Aminoacyl-tRNA synthetase activates the amino acid using ATP:

$$\text{AA} + \text{ATP} \rightarrow \text{AA-AMP} + \text{PP}_i$$

The PP$_i$ is hydrolyzed by pyrophosphatase: $\text{PP}_i \rightarrow 2\text{P}_i$. This makes the reaction irreversible. Net cost: 2 high-energy phosphate bonds (ATP $\rightarrow$ AMP + 2P$_i$, equivalent to 2 ATP $\rightarrow$ 2 ADP).

Step 2: EF-Tu GTP hydrolysis (A-site delivery)

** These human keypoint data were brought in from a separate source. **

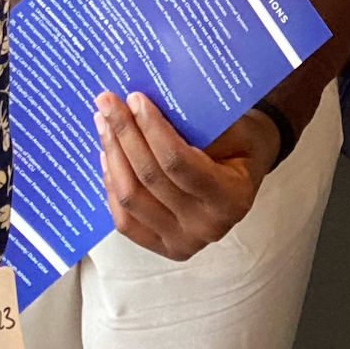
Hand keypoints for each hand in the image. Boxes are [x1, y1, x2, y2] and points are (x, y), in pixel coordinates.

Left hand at [94, 92, 277, 260]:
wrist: (246, 174)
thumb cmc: (241, 144)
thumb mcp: (234, 128)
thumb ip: (196, 124)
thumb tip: (144, 108)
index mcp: (231, 197)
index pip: (178, 162)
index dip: (152, 130)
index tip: (134, 99)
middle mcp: (208, 227)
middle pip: (150, 179)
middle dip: (125, 136)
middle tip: (108, 102)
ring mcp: (183, 243)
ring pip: (132, 200)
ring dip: (113, 157)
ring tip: (103, 124)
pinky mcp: (162, 248)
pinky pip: (125, 221)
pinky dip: (112, 187)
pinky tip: (107, 157)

The EF-Tu-GTP-aa-tRNA ternary complex delivers the aminoacyl-tRNA to the ribosomal A site. Codon recognition triggers GTP hydrolysis:

$$\text{EF-Tu-GTP} \rightarrow \text{EF-Tu-GDP} + \text{P}_i$$

Cost: 1 high-energy phosphate bond. EF-Ts then recycles EF-Tu-GDP back to EF-Tu-GTP (no additional NTP cost).

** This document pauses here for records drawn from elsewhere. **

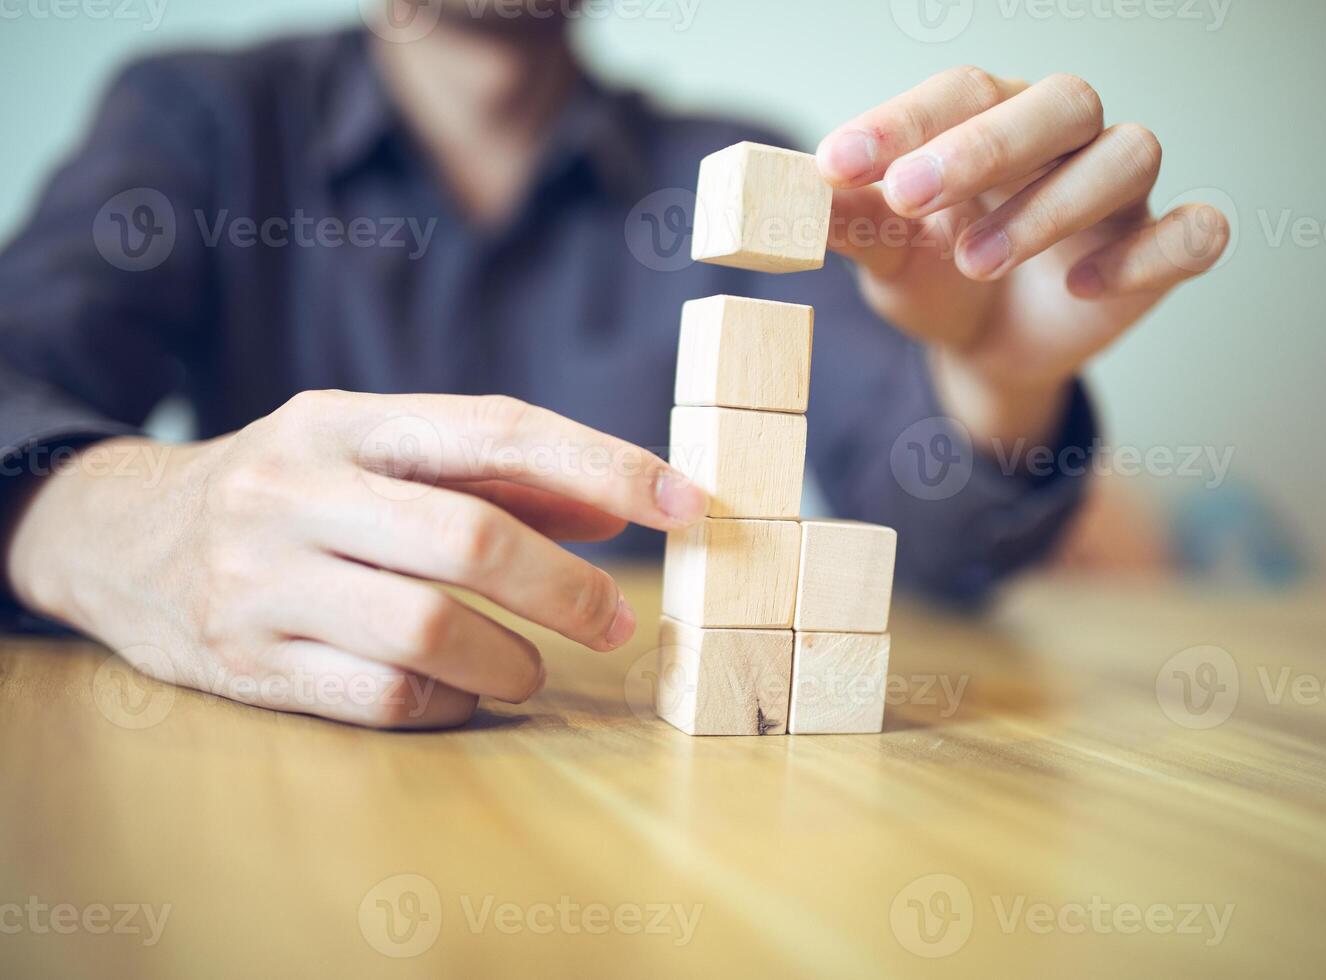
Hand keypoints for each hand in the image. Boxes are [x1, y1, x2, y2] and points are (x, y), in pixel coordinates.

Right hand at [3, 391, 706, 727]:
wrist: (123, 536)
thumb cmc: (290, 488)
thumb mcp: (373, 450)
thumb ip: (492, 473)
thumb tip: (615, 511)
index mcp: (344, 421)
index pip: (496, 429)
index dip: (604, 465)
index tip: (687, 503)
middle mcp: (296, 491)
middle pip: (470, 540)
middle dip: (568, 589)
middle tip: (619, 620)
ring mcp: (264, 582)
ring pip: (429, 629)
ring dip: (514, 658)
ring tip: (533, 665)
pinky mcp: (248, 664)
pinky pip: (384, 696)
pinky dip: (451, 699)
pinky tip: (465, 688)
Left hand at [816, 67, 1230, 443]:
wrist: (985, 353)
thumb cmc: (938, 279)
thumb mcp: (888, 256)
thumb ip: (852, 222)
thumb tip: (784, 195)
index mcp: (996, 116)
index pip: (963, 90)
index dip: (902, 123)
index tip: (835, 164)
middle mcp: (1068, 138)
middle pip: (1060, 102)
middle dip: (984, 146)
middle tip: (909, 195)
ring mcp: (1123, 194)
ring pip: (1127, 157)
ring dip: (1051, 206)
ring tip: (974, 260)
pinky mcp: (1161, 251)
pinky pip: (1195, 233)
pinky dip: (1149, 254)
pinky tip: (1084, 286)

Step 3: EF-G GTP hydrolysis (translocation)

After peptide bond formation, EF-G-GTP binds the ribosome and hydrolyzes GTP to drive translocation of the mRNA-tRNA complex by one codon:

$$\text{EF-G-GTP} \rightarrow \text{EF-G-GDP} + \text{P}_i$$

Cost: 1 high-energy phosphate bond.

Step 4: Total per amino acid

Summing all steps for one elongation cycle:

$$\text{Total} = \underbrace{2}_{\text{charging}} + \underbrace{1}_{\text{EF-Tu}} + \underbrace{1}_{\text{EF-G}} = 4 \text{ high-energy phosphate bonds per amino acid}$$

Step 5: Energy in thermodynamic terms

Each high-energy phosphate bond hydrolysis releases $\Delta G \approx -7.3$ kcal/mol under cellular conditions. The total energy invested per amino acid:

$$\Delta G_{\text{total}} = 4 \times 7.3 = 29.2 \text{ kcal/mol per amino acid}$$

Since peptide bond formation itself is only slightly endergonic ($\Delta G \approx +0.5$ kcal/mol), the process is driven far from equilibrium, making translation essentially irreversible.

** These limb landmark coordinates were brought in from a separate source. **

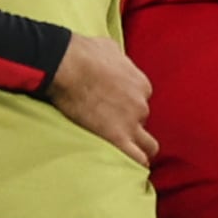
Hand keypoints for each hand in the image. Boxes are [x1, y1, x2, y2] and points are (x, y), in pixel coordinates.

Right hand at [46, 33, 156, 165]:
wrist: (69, 66)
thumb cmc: (84, 53)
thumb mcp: (109, 48)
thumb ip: (118, 58)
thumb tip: (113, 58)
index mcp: (141, 84)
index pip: (142, 100)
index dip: (129, 105)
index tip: (117, 107)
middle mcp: (141, 104)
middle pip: (143, 121)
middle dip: (132, 124)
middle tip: (115, 127)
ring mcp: (131, 123)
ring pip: (148, 145)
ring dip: (141, 149)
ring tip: (130, 156)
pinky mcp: (118, 138)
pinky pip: (136, 159)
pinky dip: (136, 164)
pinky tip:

Step 6: Cost of a complete protein and cellular energy budget

For a typical 300-amino-acid protein:

$$\text{Cost} = 300 \times 4 = 1{,}200 \text{ NTP equivalents} \approx 8{,}760 \text{ kcal/mol}$$

An E. coli cell growing with a 30-minute doubling time synthesizes ~$2 \times 10^6$ proteins per generation, consuming ~$2.4 \times 10^9$ ATP equivalents. This represents ~75% of cellular energy expenditure, explaining why translation is the dominant energy sink and why translational regulation is crucial for cellular economy.